Many conservatives are upset with Wednesday’s Supreme Court decision overturning the Defense of Marriage Act. For many, their anger has less to do with DOMA itself than with the fear that the decision will soon lead the Court to take more drastic action — declaring all state marriage bans unconstitutional.
The majority opinion is based on federalism; Justice Anthony Kennedy argues that the federal government has “no legitimate purpose” in refusing to acknowledge marriages that states have made legal. “This opinion and its holding are confined to those lawful marriages,” he writes. But the decision also invokes the equal protection clause of the Fourteenth Amendment, which holds that state governments cannot deprive some individuals of the protection of laws.
As Sen. Marco Rubio (R-Fla.) put it, “The sweeping language of today’s majority opinion is more troubling than the ruling itself as it points to further interference by the Court in the years to come.”
In his dissent, Justice Antonin Scalia raised the same concern. “It takes real cheek for today’s majority to assure us, as it is going out the door, that a constitutional requirement to give formal recognition to same-sex marriage is not at issue here,” he wrote. “The only thing that will ‘confine’ the Court’s holding is its sense of what it can get away with.” Chief Justice John Roberts, on the other hand, accepts Kennedy’s limits, saying the decision’s reliance on federalism would lead the Court to uphold rather than strike down state bans on gay marriage.
Suzanna Sherry, a constitutional law professor at Vanderbilt University, sides with Scalia. She compared the decision to Sweatt v. Painter, the 1950 case in which the Supreme Court ruled that Texas did not have a “separate but equal” law school for black students. Four years later, in Brown v. Board of Education, the Court ruled that “separate but equal” was itself unconstitutional.
“I think that the DOMA case today, Windsor, is gay marriage’s Sweatt v. Painter. It is the harbinger of a case that soon will strike down bans on gay marriage,” she said. “And I think its partly because of the language the court used, and partly the reasoning that the court used, and partly just the development” of the Court’s thinking on gay rights over time.
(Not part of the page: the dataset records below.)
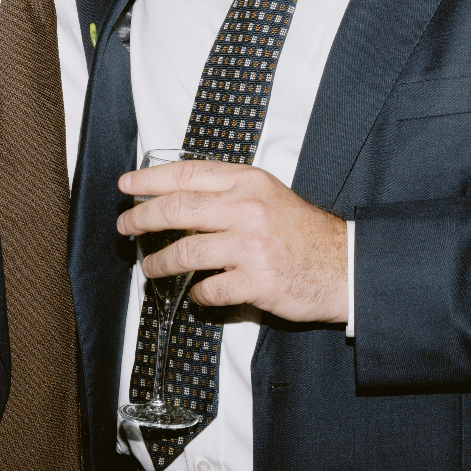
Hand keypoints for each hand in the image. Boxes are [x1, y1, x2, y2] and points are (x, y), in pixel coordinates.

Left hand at [118, 158, 347, 324]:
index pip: (187, 174)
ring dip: (160, 262)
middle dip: (142, 218)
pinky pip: (209, 290)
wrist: (344, 265)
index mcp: (248, 182)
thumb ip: (228, 192)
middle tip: (125, 226)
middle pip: (177, 210)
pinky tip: (196, 294)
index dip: (150, 180)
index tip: (127, 186)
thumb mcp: (268, 195)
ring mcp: (251, 247)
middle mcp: (247, 210)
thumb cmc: (304, 232)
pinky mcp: (256, 282)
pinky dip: (196, 295)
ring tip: (151, 267)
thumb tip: (179, 198)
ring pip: (185, 252)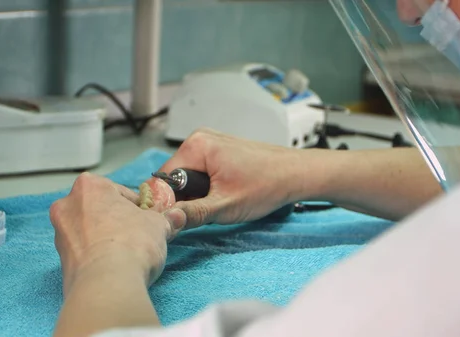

Kermit Roosevelt, a law professor at the University of Pennsylvania, agreed that “in the relatively near future the court will say that state marriage bans are unconstitutional.” But nothing in today’s decision makes that inevitable: “You could read it either way. It just all depends on what the court wants to do in the future.”
Other experts put more stock in Kennedy’s investment in the federalism argument.
“I think those concerns are overblown,” said Stephen Vladeck, a law professor at American University. ”If gay marriage bans at the state level are in trouble, as I think they are, that will be as true tomorrow as it was yesterday — not because of Windsor, but because of the rest of the Court’s equal protection jurisprudence.”
Likewise, Randy Barnett of Georgetown University said the Court made clear it has no interest in overturning state marriage bans anytime soon. He notes that Lawrence v. Texas, the decision invalidating sodomy bans, did not come until 2003, when there was widespread consensus against them.
But lower courts, he predicted, might use Kennedy’s decision as “ammunition” against state bans.
“While I think some lower courts are likely to use Kennedy’s decision to invalidate state bans, a majority of this Court seems quite content to let this issue be decided state-by-state,” he said.
One of those cases could wind its way back to the Court. But that could take years, and the political climate might be very different.